▼

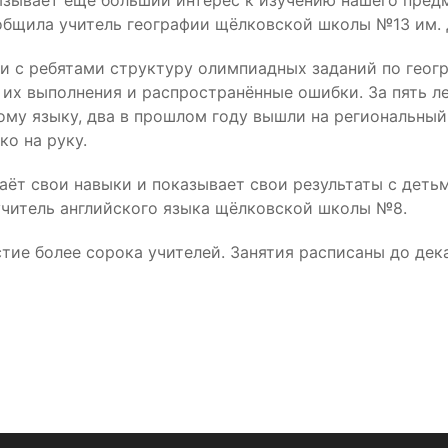
вызывает ещё больший интерес к изучению нашего пред
ообщила учитель географии щёлковской школы №13 им.
ли с ребятами структуру олимпиадных заданий по геог
 их выполнения и распространённые ошибки. За пять 
му языку, два в прошлом году вышли на региональный э
о на руку.
ёт свои навыки и показывает свои результаты с детьми
учитель английского языка щёлковской школы №8.
тие более сорока учителей. Занятия расписаны до дек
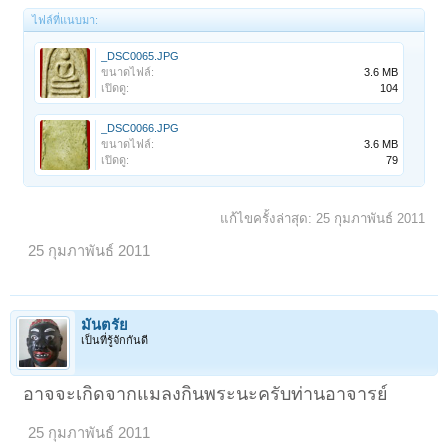
ไฟล์ที่แนบมา:
_DSC0065.JPG
ขนาดไฟล์:
3.6 MB
เปิดดู:
104
_DSC0066.JPG
ขนาดไฟล์:
3.6 MB
เปิดดู:
79
แก้ไขครั้งล่าสุด:
25 กุมภาพันธ์ 2011
25 กุมภาพันธ์ 2011
มันตรัย
เป็นที่รู้จักกันดี
อาจจะเกิดจากแมลงกินพระนะครับท่านอาจารย์
25 กุมภาพันธ์ 2011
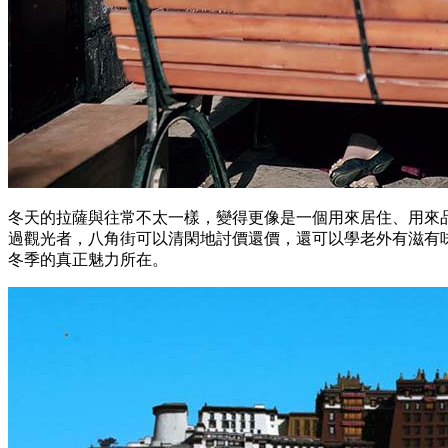
冬天的拉薩與往常不太一樣，變得更像是一個用來居住、用來
過觀光者，八角街可以清閑地討價還價，還可以學老外有滋有
冬季的真正魅力所在。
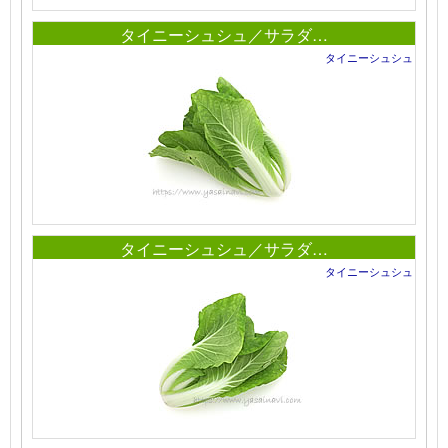
タイニーシュシュ／サラダ…
タイニーシュシュ
タイニーシュシュ／サラダ…
タイニーシュシュ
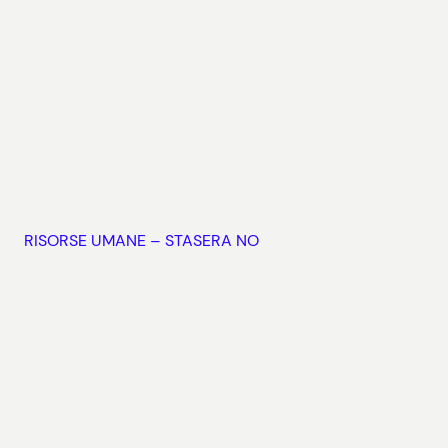
RISORSE UMANE – STASERA NO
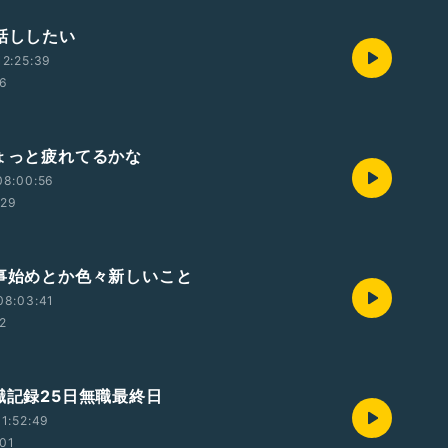
お話ししたい
2:25:39
26
ちょっと疲れてるかな
08:00:56
:29
仕事始めとか色々新しいこと
08:03:41
2
無職記録25日無職最終日
1:52:49
:01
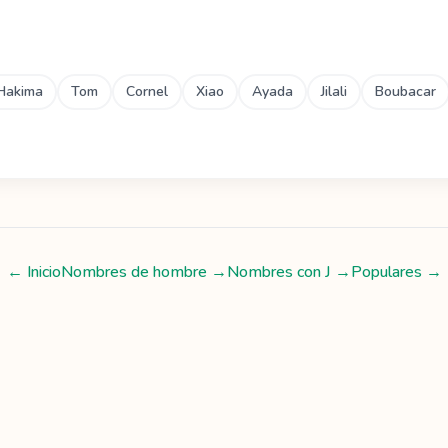
Hakima
Tom
Cornel
Xiao
Ayada
Jilali
Boubacar
← Inicio
Nombres de hombre
→
Nombres con
J
→
Populares →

▲

= Exercise instructions =
Please format every line of text in the rows above as one numbered list. Skip blank lines and leave the pictures out.

= Result of this task =
1. вызывает ещё больший интерес к изучению нашего пред
2. ообщила учитель географии щёлковской школы №13 им.
3. ли с ребятами структуру олимпиадных заданий по геог
4.  их выполнения и распространённые ошибки. За пять 
5. му языку, два в прошлом году вышли на региональный э
6. о на руку.
7. ёт свои навыки и показывает свои результаты с детьми
8. учитель английского языка щёлковской школы №8.
9. тие более сорока учителей. Занятия расписаны до дек
10. ไฟล์ที่แนบมา:
11. _DSC0065.JPG
12. ขนาดไฟล์:
13. 3.6 MB
14. เปิดดู:
15. 104
16. _DSC0066.JPG
17. ขนาดไฟล์:
18. 3.6 MB
19. เปิดดู:
20. 79
21. แก้ไขครั้งล่าสุด:
22. 25 กุมภาพันธ์ 2011
23. 25 กุมภาพันธ์ 2011
24. มันตรัย
25. เป็นที่รู้จักกันดี
26. อาจจะเกิดจากแมลงกินพระนะครับท่านอาจารย์
27. 25 กุมภาพันธ์ 2011
28. 冬天的拉薩與往常不太一樣，變得更像是一個用來居住、用來
29. 過觀光者，八角街可以清閑地討價還價，還可以學老外有滋有
30. 冬季的真正魅力所在。
31. タイニーシュシュ／サラダ…
32. タイニーシュシュ
33. タイニーシュシュ／サラダ…
34. タイニーシュシュ
35. RISORSE UMANE – STASERA NO
36. お話ししたい
37. 2:25:39
38. 26
39. ちょっと疲れてるかな
40. 08:00:56
41. :29
42. 仕事始めとか色々新しいこと
43. 08:03:41
44. 2
45. 無職記録25日無職最終日
46. 1:52:49
47. :01
48. Hakima
49. Tom
50. Cornel
51. Xiao
52. Ayada
53. Jilali
54. Boubacar
55. ← Inicio
56. Nombres de hombre
57. →
58. Nombres con
59. J
60. →
61. Populares →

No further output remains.